▶ Daftar Tugas
A. Menurut teks tentang barcoding ikan di Jambi, berapa spesies ikan air tawar yang belum lama ini berhasil dibuat barcoding-nya oleh Tedjo?
B. Tulis lanjutan teks tentang barcoding ikan di Jambi, mulai sesudah kalimat terakhirnya.

▶ Teks yang Diberikan
※

Di Jambi, katanya, barcoding ikan berguna mendata spesies ikan dan memasukkan dalam daftar gen bank dan barcoding of life data system.
Belum lama, Tedjo berhasil membuat barcoding 30 spesies ikan air tawar kelompok family cyprinidae atau 10% dari spesies di Jambi.
Sejak November 2015-Mei 2016, Universitas Jambi berkerjasama dengan
LIPI dan Institute de Recherge Development (IRD) Prancis mengambil
jaringan barcoding ikan. Proyek Bioshot ini akan memberi kode
spesies ikan air tawar di Sundaland meliputi Jawa, Sumatera, Kalimantan,
Malaysia, dan Singapura. “Sebelum ada vulkano Toba, pulau ini dulu
satu,” kata Dosen Biologi Universitas Jambi ini.
Karena terpecah, kondisi alam berdampak pada habitat ikan. Menurut
Tedjo, telah terjadi mutasi gen akibat isolasi geografi. Tingkat mutasi
paling rendah adalah mutasi titik.
Dari proyek ini Tedjo berkeinginan ada database ikan air tawar
lengkap di Indonesia. Dengan begitu monitoring habitat bisa cepat.
Proses barcoding membutuhkan waktu cukup panjang. Untuk barcoding
satu spesies, katanya, perlu sampel jaringan (DNA), sampel spesies,
foto, lokasi penemuan spesies lengkap dengan titik koordinat.
“Sekarang ini ada sekitar 100 lebih data spesies ikan air tawar Jambi disimpan di Museum Zoologi Bogoriensis.”
Upaya Pemulihan
Sejak 2015, Dinas KKP Jambi kerjasama Balai Penelitian dan
Pengembangan Ikan Hias Depok, Jawa Barat, guna mengembangkan pembibitan
botia.

※

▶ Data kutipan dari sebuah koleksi
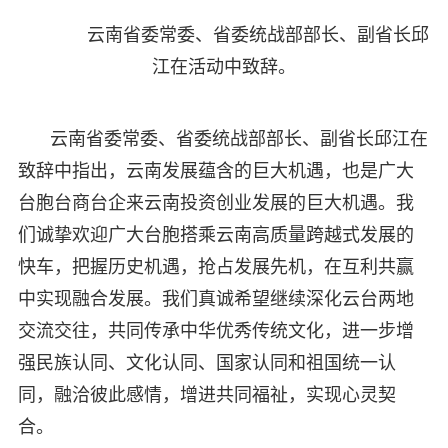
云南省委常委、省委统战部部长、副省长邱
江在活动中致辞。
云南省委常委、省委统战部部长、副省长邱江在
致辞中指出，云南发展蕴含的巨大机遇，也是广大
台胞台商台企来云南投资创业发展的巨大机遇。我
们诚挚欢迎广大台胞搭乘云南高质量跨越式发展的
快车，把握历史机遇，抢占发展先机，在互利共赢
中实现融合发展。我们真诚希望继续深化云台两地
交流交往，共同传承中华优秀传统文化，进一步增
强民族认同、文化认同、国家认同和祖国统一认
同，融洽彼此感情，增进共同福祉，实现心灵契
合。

※

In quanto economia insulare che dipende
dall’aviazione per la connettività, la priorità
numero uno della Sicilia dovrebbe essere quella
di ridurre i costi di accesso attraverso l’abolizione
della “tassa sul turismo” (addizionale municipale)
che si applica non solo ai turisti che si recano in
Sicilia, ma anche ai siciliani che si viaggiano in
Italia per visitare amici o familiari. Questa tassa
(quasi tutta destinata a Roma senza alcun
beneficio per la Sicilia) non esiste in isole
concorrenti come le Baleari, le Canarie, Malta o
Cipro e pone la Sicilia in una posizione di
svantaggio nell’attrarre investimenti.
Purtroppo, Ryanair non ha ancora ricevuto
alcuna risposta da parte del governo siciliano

※

▶ Jawaban Anda
A. 30 spesies ikan air tawar dari kelompok family cyprinidae.

B.
Unit pelaksana teknis Balai Benih Ikan Daerah (BBID), Dinas KKP Jambi
tengah menyiapkan prasana botia. Beberapa bak pemijahan dibuat khusus
dengan masing-masing paralon untuk aliran air.
Saipudin mengatakan, selain botia, arwana silver mulai dipijahkan
sejak dua tahun lalu untuk mendapatkan calon induk. Beberapa arwana
dewasa dijual BBID Jambi untuk ikan hias. “Hasil penjualan masuk kas
daerah,” kata Asmadi, Kepala UPTD BBID Jambi.
Nanti, katanya, induk arwana dan botia akan dipasok ke beberapa lubuk
larangan –lubuk yang dijaga masyarakat adat–di sembilan kabupaten di
Jambi, yaitu, Kerinci, Tebo, Muaro Bungo, Merangin, Sarolangun, Tanjung
Jabung Barat, Tanjung Jabung Timur, Batanghari dan Muarojambi.
Selain itu, induk botia dan arwana akan dilepas ke Sungai Batanghari.
Asmadi berharap, Sungai Batanghari bisa kembali jernih agar aman bagi
ikan.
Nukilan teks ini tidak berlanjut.